We went fishing the 12th and 13th. Here are some pictures.
Fish were taken on a mixture of fresh crab, mullet, and sand trout.


----------



## mtbrider (Jul 9, 2008)

Nice


----------



## Conrad (Feb 23, 2007)

*Wow....*

Those are some sweet drummies right there!


----------



## PEEWEE (Jan 6, 2008)

Nice.. Thanks for the eye candy...


----------



## ymmij (Jun 21, 2008)

nice work guys. looks like yall had a hell of a day!


----------



## stealneal (Jan 9, 2008)

well dang fellers!!! that is a nice haul. keep um a comin' :fishing:


----------



## triple t (Nov 1, 2008)

Nice fish man!


----------



## Fly Swatter (Dec 7, 2008)

*Nice Fishing!*

Those are awesome fish. :fishing:


----------



## Out Sick (May 27, 2006)

Looks like x-mas came early for some of us! Whats your secret and don't say you were good this year, I don't buy that. Just kidding . Nice work on those fish, very nice! 

Ben


----------



## Redhorse (Mar 1, 2006)

Wow...


----------



## RW_20 (Oct 16, 2007)

*AWESOME JOB*
Where was this?


----------



## Jesse Lockowitz (Feb 13, 2006)

nice fish


----------



## Drumboy (Jan 25, 2008)

Awesome hopefully the I catch that many good fish in all of next year


----------



## Reelturner (Dec 24, 2003)

*Looks quite interesting!!*

Keep up the "tight lines!"

Reelturner


----------



## RuddeDogg (Mar 20, 2004)

Great work.
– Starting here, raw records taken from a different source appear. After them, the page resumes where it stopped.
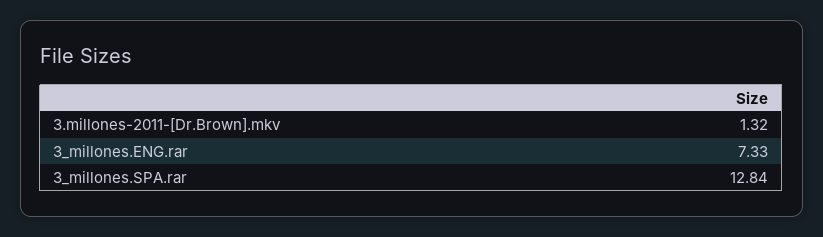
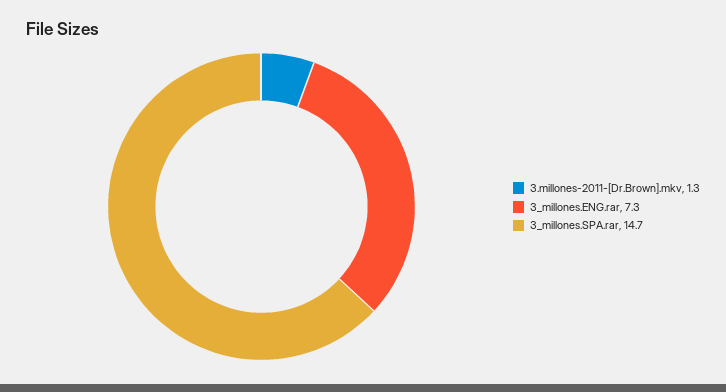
  {
    "3.millones-2011-[Dr.Brown].mkv": 1.32,
    "3_millones.ENG.rar": 7.33,
-   "3_millones.SPA.rar": 12.84
+   "3_millones.SPA.rar": 14.7
  }

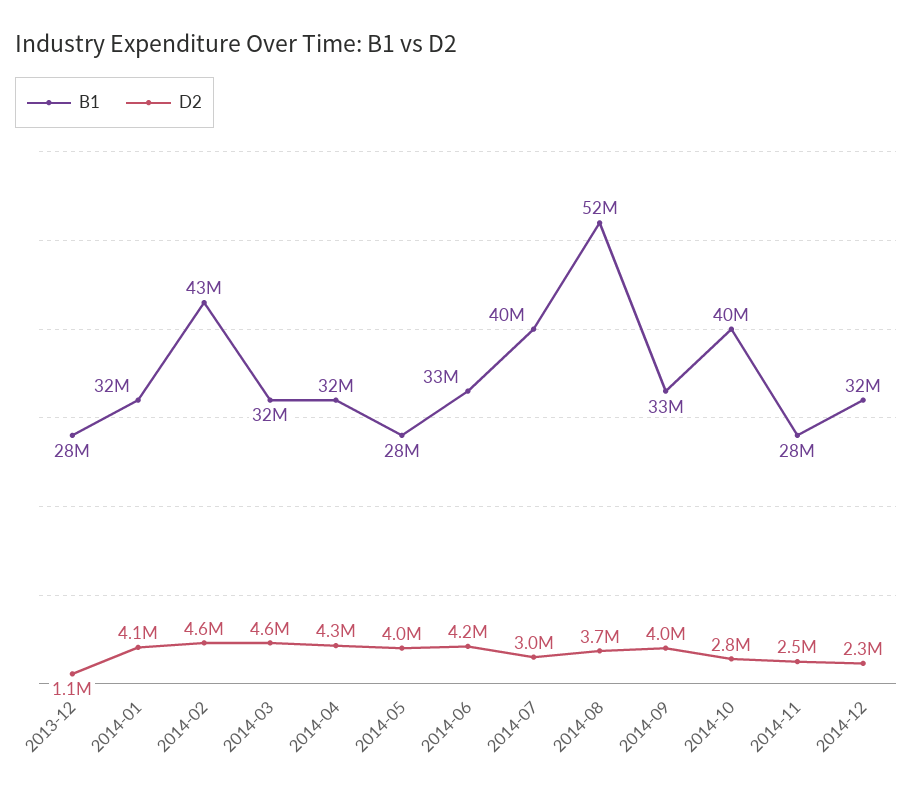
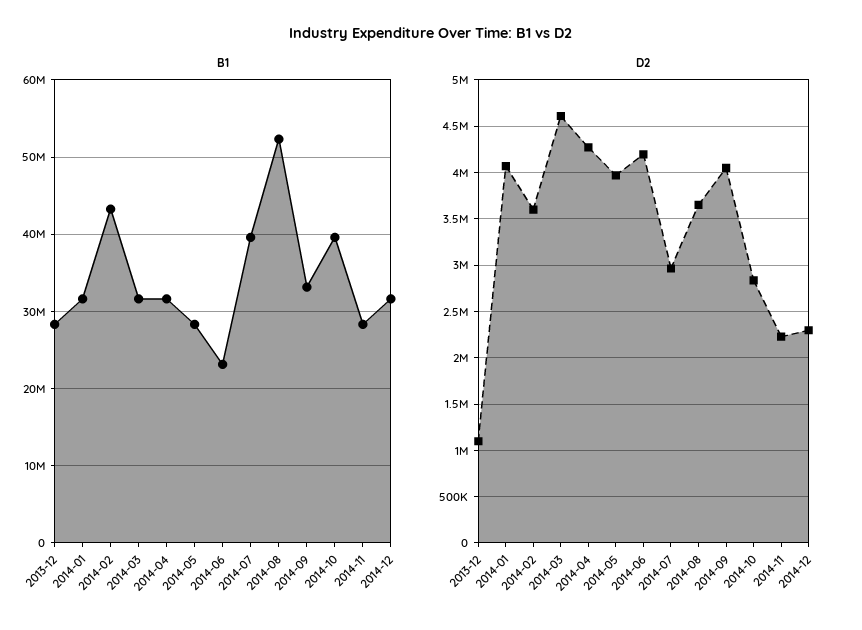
  {
    "B1": {
      "2013-12": 28000000,
      "2014-01": 32000000,
      "2014-02": 43000000,
      "2014-03": 32000000,
      "2014-04": 32000000,
      "2014-05": 28000000,
-     "2014-06": 33000000,
+     "2014-06": 23000000,
      "2014-07": 40000000,
      "2014-08": 52000000,
      "2014-09": 33000000,
      "2014-10": 40000000,
      "2014-11": 28000000,
      "2014-12": 32000000
    },
    "D2": {
      "2013-12": 1100000,
      "2014-01": 4100000,
-     "2014-02": 4600000,
+     "2014-02": 3600000,
      "2014-03": 4600000,
      "2014-04": 4300000,
      "2014-05": 4000000,
      "2014-06": 4200000,
      "2014-07": 3000000,
      "2014-08": 3700000,
      "2014-09": 4000000,
      "2014-10": 2800000,
-     "2014-11": 2500000,
+     "2014-11": 2200000,
      "2014-12": 2300000
    }
  }

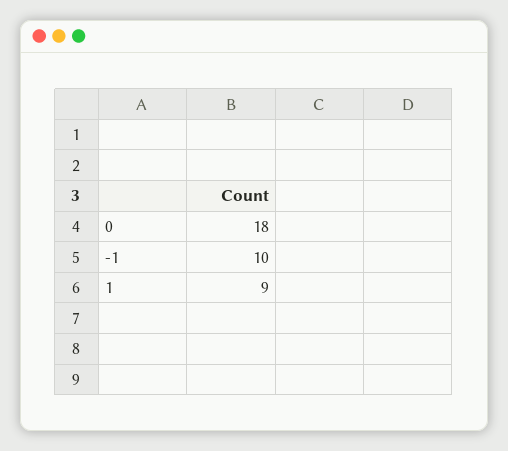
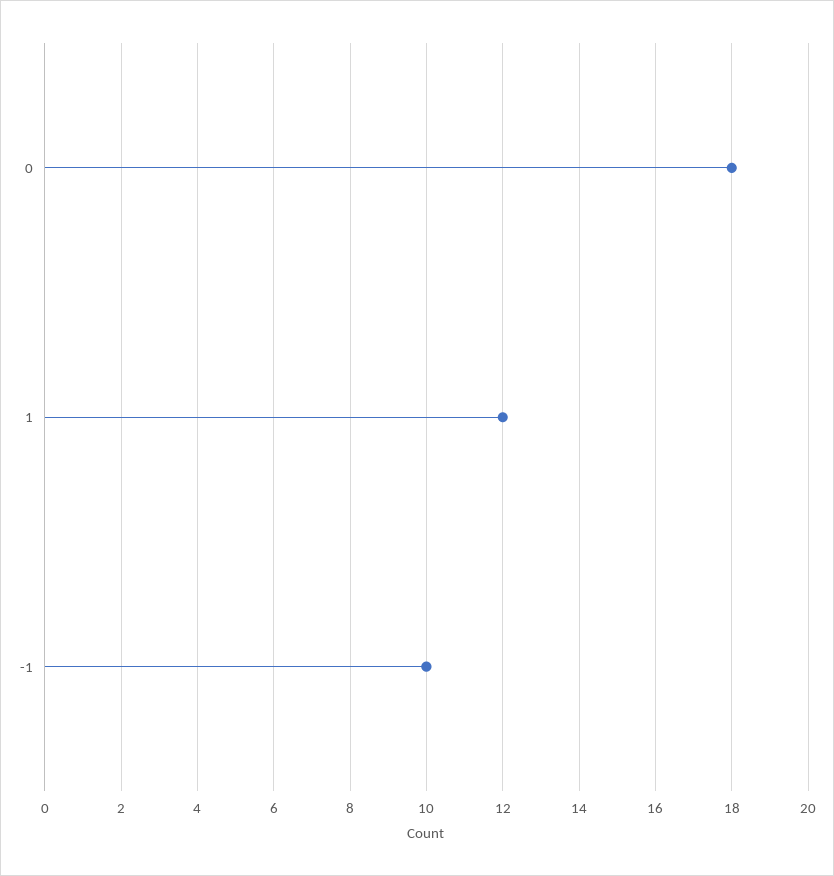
  {
    "0": 18,
    "-1": 10,
-   "1": 9
+   "1": 12
  }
Congrats.


----------



## b3butner (Oct 1, 2003)

To cool!


----------



## TreednNC (Jul 1, 2005)

what size reds do you guys consider bulls? nice fish


----------



## Fireline20 (Oct 2, 2007)

racewire20 said:


> *AWESOME JOB*
> Where was this?


From looks of it in the background, I would say in the Gulf near Galviston or Brownsville.


----------



## inshoreangler95 (Jun 15, 2008)

Very nice man, great job! Oh yea thats it rub it in!


----------



## RW_20 (Oct 16, 2007)

Fireline20 said:


> From looks of it in the background, I would say in the Gulf near Galviston or Brownsville.


That's what I was wondering.
So why is it in the NC thread?
No matter, it still awesome!!!


----------



## Drumdum (Jan 6, 2003)

racewire20 said:


> That's what I was wondering.
> So why is it in the NC thread?
> No matter, it still awesome!!!


 I'll ship it over to the "Gulf Coast"... Nice pics...


----------



## Kenmefish (Apr 21, 2000)

Maybe the jetty at South Padre. If so I caught a King off the end of that jetty several years ago. They were thick and busting bait everywhere.


----------



## 140L (Feb 17, 2008)

Fireline20 said:


> From looks of it in the background, I would say in the Gulf near Galviston or Brownsville.



Surfside Jetties. Surfside,Texas Congrats on the haul guys!


----------



## bullred57 (Dec 21, 2008)

Nice fish...Stop posting pics or they will all be down there... lol.


----------



## Magged Out (Oct 31, 2007)

*Nice Pic's!*

Great Job Guy's :beer:


----------



## eaglesfanguy (May 1, 2003)

Awsome!....


----------